Managing Automation: Don’t Fire Unprofitable Customers; Price Them Out the Door

By Chris Chiappinelli | Published: March 19, 2010

I was privy to an interesting discussion this week about the promise and perils of price optimization. PROS, a company that got its start in the 1980s in the airline industry and today offers pricing and profit management software for manufacturers and others, gathered a small group of individuals who focus on pricing practices every day, and the ensuing conversation revealed much about entrenched business practices and companies’ ability to change their customer-facing practices.

Participants included Noha Tohamy, a pricing analyst at AMR Research, now part of Gartner; Mike Simonetto, who founded Deloitte’s pricing practice, and his colleague John Norkus; and Kevin Wholey, vice president of North American sales at Arrow Electronics who oversees $1.2 billion worth of sales for the $3 billion electronics distributor.

In a stately conference room in the iconic New York Stock Exchange building on Wall Street, we talked about the fear salespeople have of the analytical calculations of a software system, the reluctance of companies to admit that they’re using pricing technology, the tendency to “SWAG it” when it comes to product or service pricing, and the stigma attached to firing customers.

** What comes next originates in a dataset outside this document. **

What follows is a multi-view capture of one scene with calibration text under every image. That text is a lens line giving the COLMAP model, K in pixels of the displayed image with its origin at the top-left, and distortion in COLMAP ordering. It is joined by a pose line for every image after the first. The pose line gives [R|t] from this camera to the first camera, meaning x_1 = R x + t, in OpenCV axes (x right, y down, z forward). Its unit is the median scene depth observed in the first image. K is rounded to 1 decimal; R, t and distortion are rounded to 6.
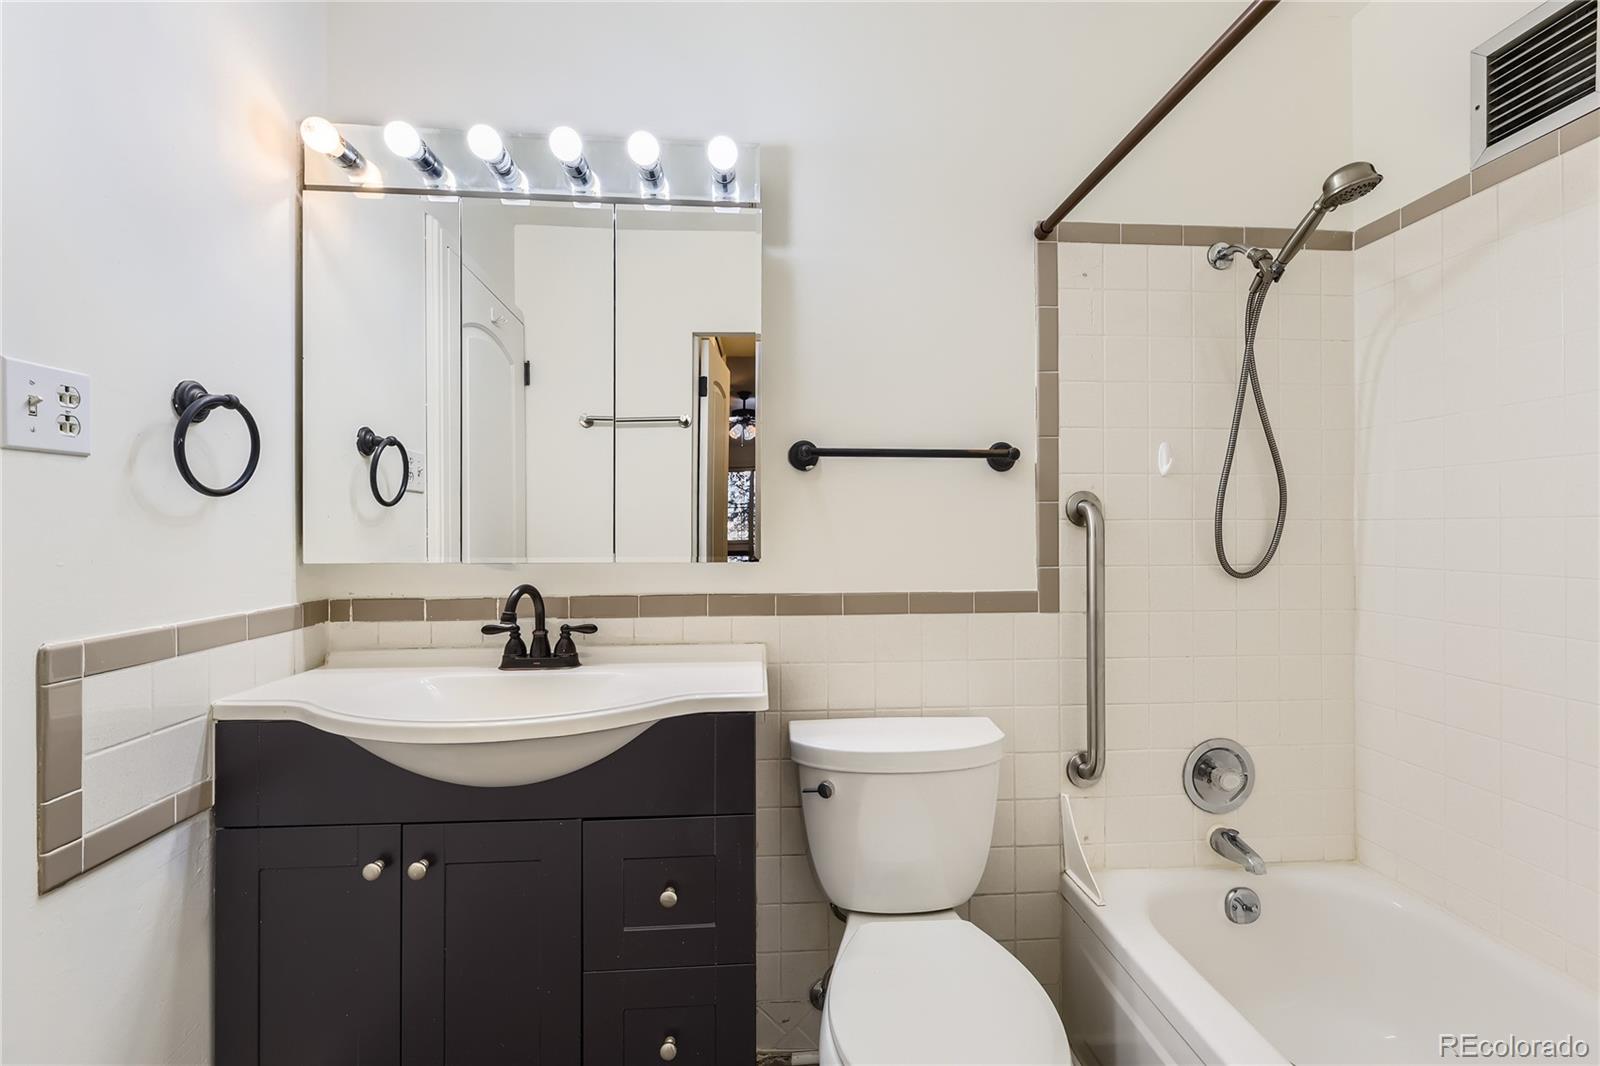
lens RADIAL K [[700.1, 0, 800.0], [0, 700.1, 533.1], [0, 0, 1]] dist [0.000184, -0.000228]
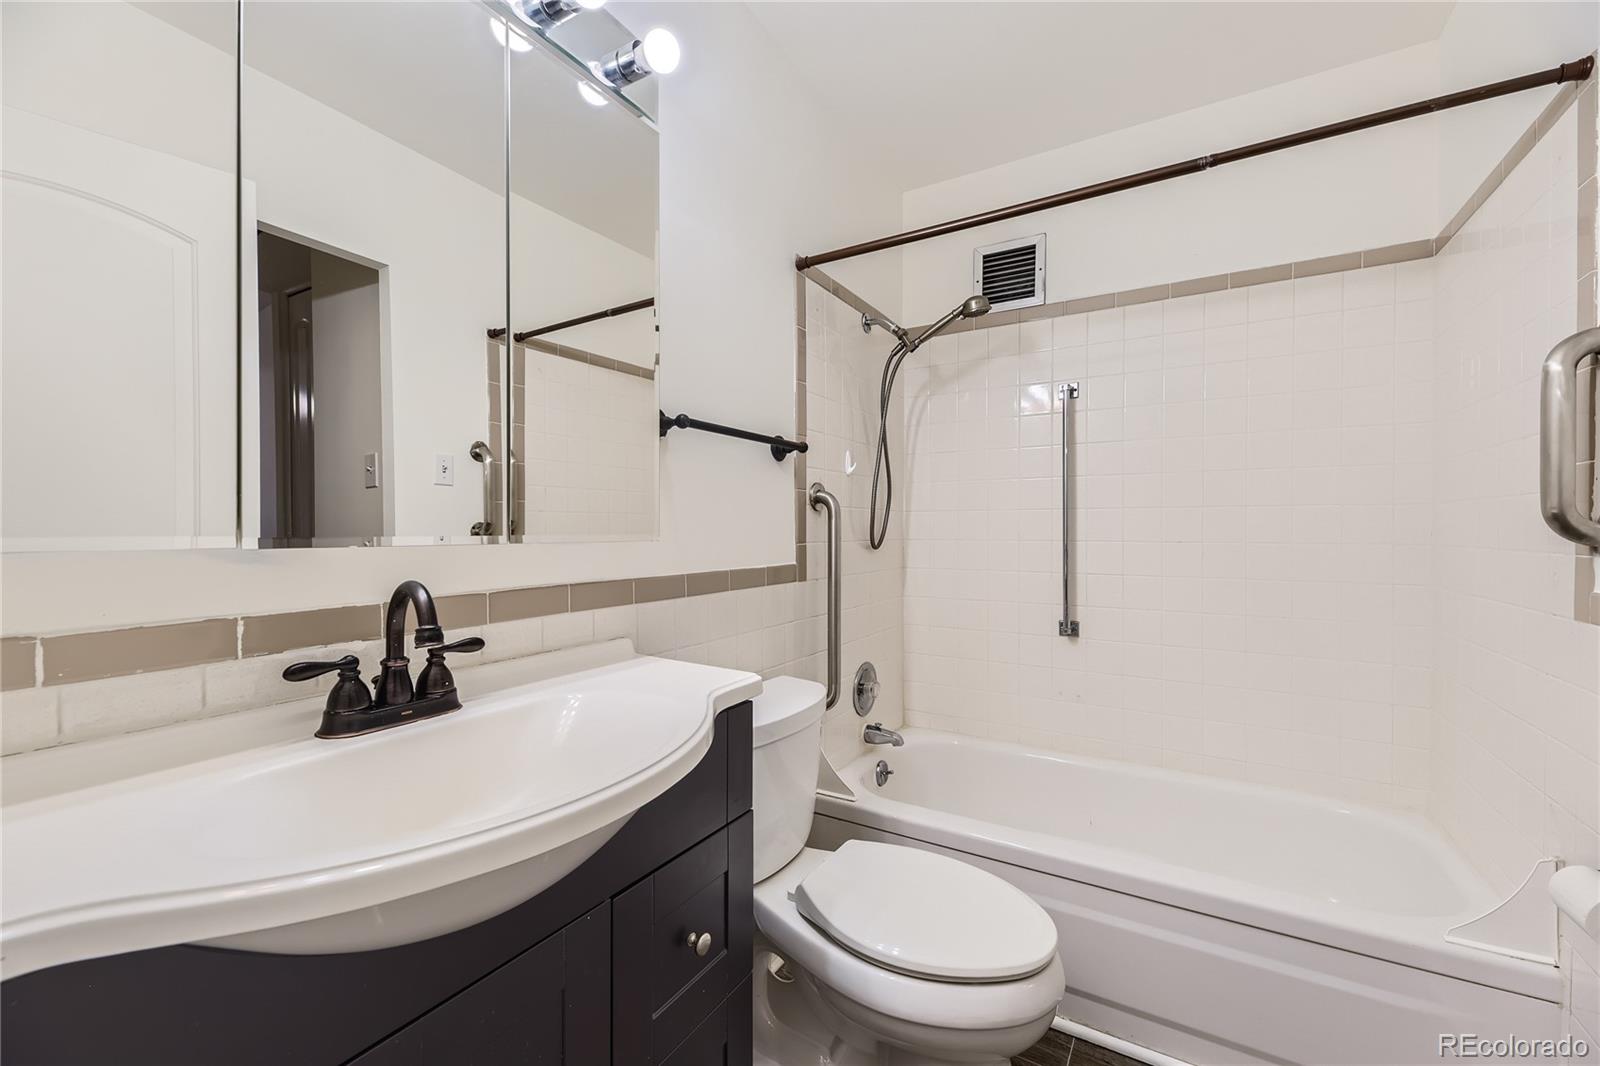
lens RADIAL K [[653.3, 0, 799.9], [0, 653.3, 534.6], [0, 0, 1]] dist [-0.000432, -0.000016]
pose [[0.571382, -0.003313, 0.820677, -0.590354], [-0.004975, 0.999959, 0.007500, 0.024757], [-0.820669, -0.008368, 0.571343, 0.367653]]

Arrow’s Wholey framed the discussion succinctly when he said, somewhat defensively, “Arrow has never fired a customer.” That statement gets to the thorny truth at the heart of price optimization practices: When a manufacturer evaluates its product pricing empirically instead of by gut feel, the close examination inevitably reveals that it is serving some customers at a loss. Firing those customers outright is a bold step that few companies are willing to take — and with good reason, since such a move can damage a company’s reputation. The answer, the experts advised, is to raise prices so that unprofitable customers either begin to pay their way or look elsewhere for business.

Simonetto of Deloitte said the process requires an inversion of the usual value equation, from the traditional inside-out perspective — i.e., what value do I create for the customer? — to one that looks outside-in. A company must determine “what value does that customer create for me, and [then] price according to that value,” he said.

All agreed that this is much easier said than done. Any effort by manufacturers or distributors to improve pricing must go through the sales team, and many initiatives without strong executive support don’t make it through that sieve. At Arrow, the pricing effort started at the top. Wholly said the CEO wanted names of salespeople who weren’t in compliance with the new pricing guidelines. And Arrow installed someone to act as policeman to keep the sales staff from going rogue. “She just will not allow [deviation],“ he said.

Before the company installed the PROS pricing software, Wholey said, “we SWAGged it” when making pricing decisions for new products. Now, the system uses similar existing products as a baseline and helps Arrow create better pricing parameters for new products.

Tohamy said many companies lack a single executive or manager who oversees pricing practices, and without that kind of governance structure, most salespeople feel free to price based on instinct. Wholly said companies that institute a pricing system “need to guard against the salesmen’s perception that their IP has been removed from the equation.”

When all is said and done, everyone seemed to agree, companies must push past issues of ego and complacency and do what is good for the business. That may mean installing a pricing manager, analyzing your pricing decisions more diligently, or using a software-based pricing system. But it definitely means a closer look at the value your customers give to you.